Lord Bolingbroke and Thomas Paine
were alike in making bitter enemies of the
priests and pharisees of their day. Both
were honest men; both advocates for human
liberty. Paine wrote for a country which permitted
him to push his reasoning to whatever
length it would go. Lord Bolingbroke in one
restrained by a constitution, and by public opinion.

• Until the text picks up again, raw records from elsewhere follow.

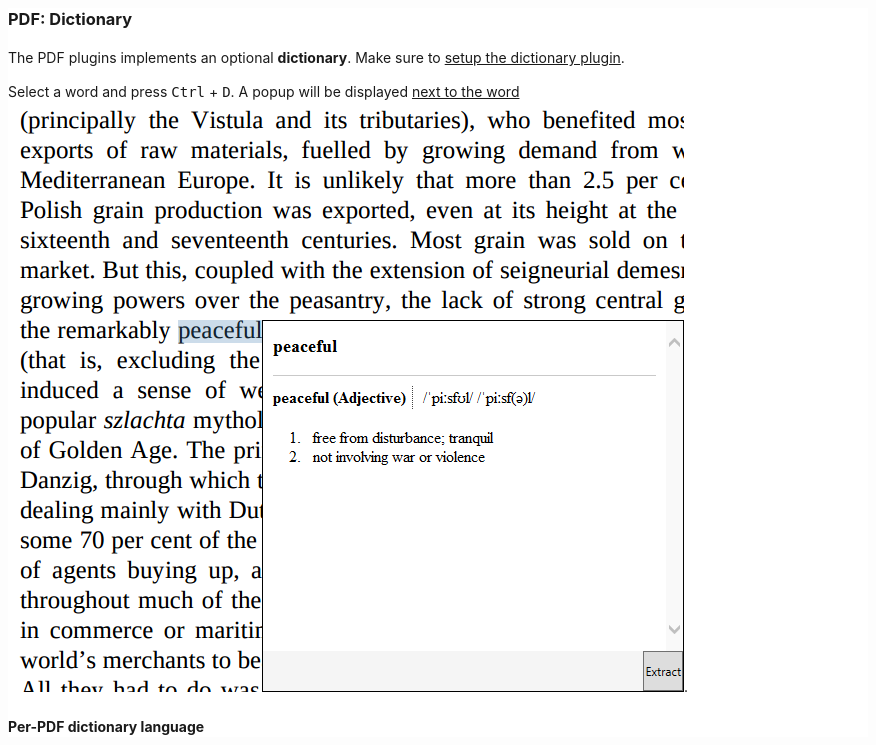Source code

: <video style="margin: auto auto;" controls>
  <source src="content/videos/plugin-pdf/pdf-ocr-wholeline.webm" type="video/webm; codecs=vp9">
  <source src="content/videos/plugin-pdf/pdf-ocr-wholeline.mp4" type="video/mp4">
  <p>Your browser doesn't support HTML5 video. Here is a <a href="content/videos/plugin-latex/pdf-ocr-wholeline.mp4">link to the video</a> instead.</p>
</video>

### PDF: Dictionary

The PDF plugins implements an optional **dictionary**. Make sure to [setup the dictionary plugin](plugin-dictionary#setup).

Select a word and press <kbd>Ctrl</kbd> + <kbd>D</kbd>. A popup will be displayed [next to the word ![](content/images/plugin-pdf/pdf-dictionary-popup.png)](content/images/plugin-pdf/pdf-dictionary-popup.png ':ignore @tooltip-preview').

#### Per-PDF dictionary language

He was called indeed a tory; but his
writings prove him a stronger advocate for liberty
than any of his countrymen, the whigs of
the present day. Irritated by his exile, he committed
one act unworthy of him, in connecting
himself momentarily with a prince rejected by
his country. But he redeemed that single act
by his establishment of the principles which
proved it to be wrong. These two persons differed
remarkably in the style of their writing,
each leaving a model of what is most perfect
in both extremes of the simple and sublime.
No writer has exceeded Paine in ease and familiarity
of style, in perspicuity of expression,
happiness of elucidation, and in simple and unassuming
language. In this he may be compared
with Dr. Franklin; and indeed his Common
Sense was, for awhile, believed to have
been written by Dr. Franklin, and published
under the borrowed name of Paine, who had
come over with him from England. Lord
Bolingbroke's, on the other hand, is a style of
the highest order. The lofty, rythmical, fullflowing
eloquence of Cicero; periods of just
measure their members proportioned, their
close full and round. His conceptions, too, are
bold and strong, his diction copious, polished
and commanding as his subject. His writings
are certainly the finest samples in the English
language of the eloquence proper for the senate.
His political tracts are safe reading for
the most timid religionist, his philosophical, for
those who are not afraid to trust their reason
with discussions of right and wrong.—
To Francis Eppes. Washington ed. vii, 197. Ford ed., x, 183.